Calliope was silent. Everything he was saying was right. And even though she still felt the thrashing, strangling fight of all those things that had built up inside of her, another voice had joined the fray.

Jonathan let out a breath and rubbed his hands over his face. “Look, I hate to do this to you, but I need to take a walk and shake this off, or else I’ll turn into a basket case for the rest of the day. I don’t want that, you don’t want that, and the people who are depending on me for this project really don’t want that. So are you okay if I leave?”

Calliope swallowed. “Actually, I think that might be a good idea,” she said, her voice little more than a hoarse whisper. “I think I need to be alone for a while to think things over myself.”

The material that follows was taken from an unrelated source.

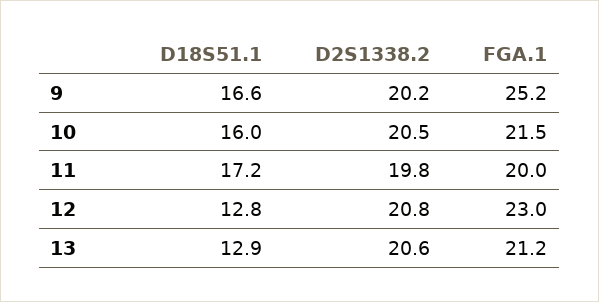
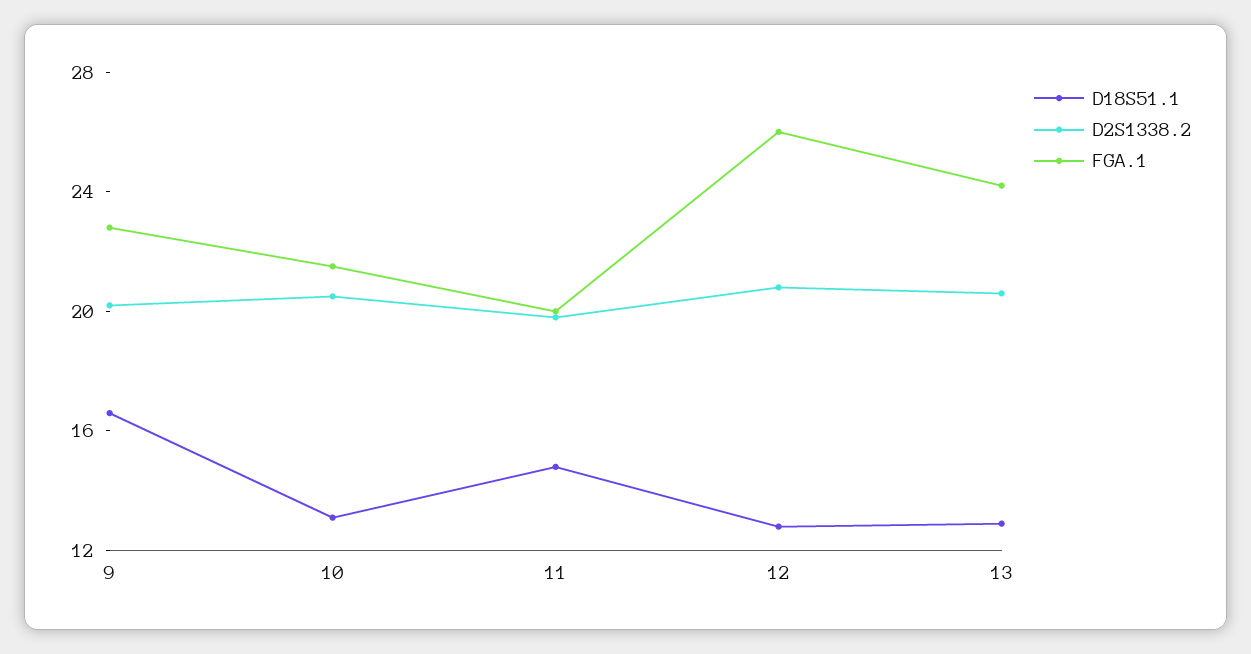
FGA.1, 9: 25.2 -> 23
D18S51.1, 10: 16 -> 13
D18S51.1, 11: 17.2 -> 15
FGA.1, 12: 23 -> 26
FGA.1, 13: 21.2 -> 24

He raised one eyebrow, looking at her intently. “Is that a good thing or a bad thing? Because it sounds like it could be either.”

She shrugged. “I won’t know until I start thinking.”

She could see clearly that it wasn’t the answer he was looking for, but he didn’t harp on her, didn’t press her for more than she could give.

“Okay. I’ll see you later, then,” he said. He stepped forward and kissed her, warm and tense. Then he turned to go.